Im Juli 1949, auf der Flucht und in der Hoffnung auf ein Exil in Argentinien, starb ein Mann namens „Reinhardt“, angeblich Schriftsteller, in Rom. Es war Otto Wächter. Über Monate hatte er seine Kontakte spielen lassen, zur katholischen Kirche und seinen Gesinnungsgenossen. Vergeblich: Die Krankheit war überfallartig über ihn gekommen, ohne Vorwarnung oder Erklärung. Es war Gift, davon ist sein Sohn Horst überzeugt. War es Gift?

Dort, auf Schloss Hagenberg, lebt Horst Wächter, der Sohn des SS-Manns

Dafür spricht wenig.

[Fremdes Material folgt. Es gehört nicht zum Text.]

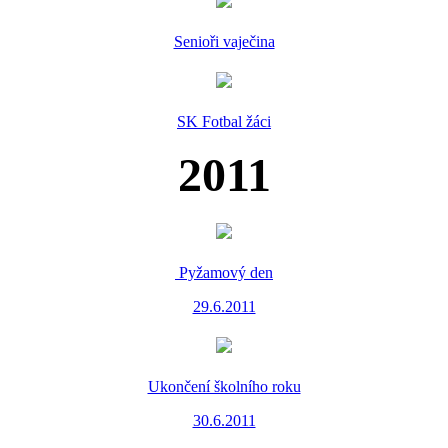
Senioři vaječina
SK Fotbal žáci
2011
Pyžamový den
29.6.2011
Ukončení školního roku
30.6.2011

Aber Philippe Sands ist kein Autor, der sich mit begründeten Vermutungen zufrieden gibt. Er will der Sache auf den Grund gehen, und wenn es sein muss, mit der Exhumierung der Knochen aus dem Grab.

Sands recherchiert über die „Rattenlinie“, jener Verschwörung, die Nazis nach dem Krieg zur Flucht verhalf, er untersucht die Politik des US-Geheimdienstes CIC, fragt die Kinder von Augenzeugen, wühlt sich durch Archivbestände und wird bei der katholischen Kirche in Rom vorstellig. Er dreht fast jeden Stein um und kommt der Wahrheit immer näher.

Das Ergebnis dieser Recherche soll hier nicht vorweggenommen werden.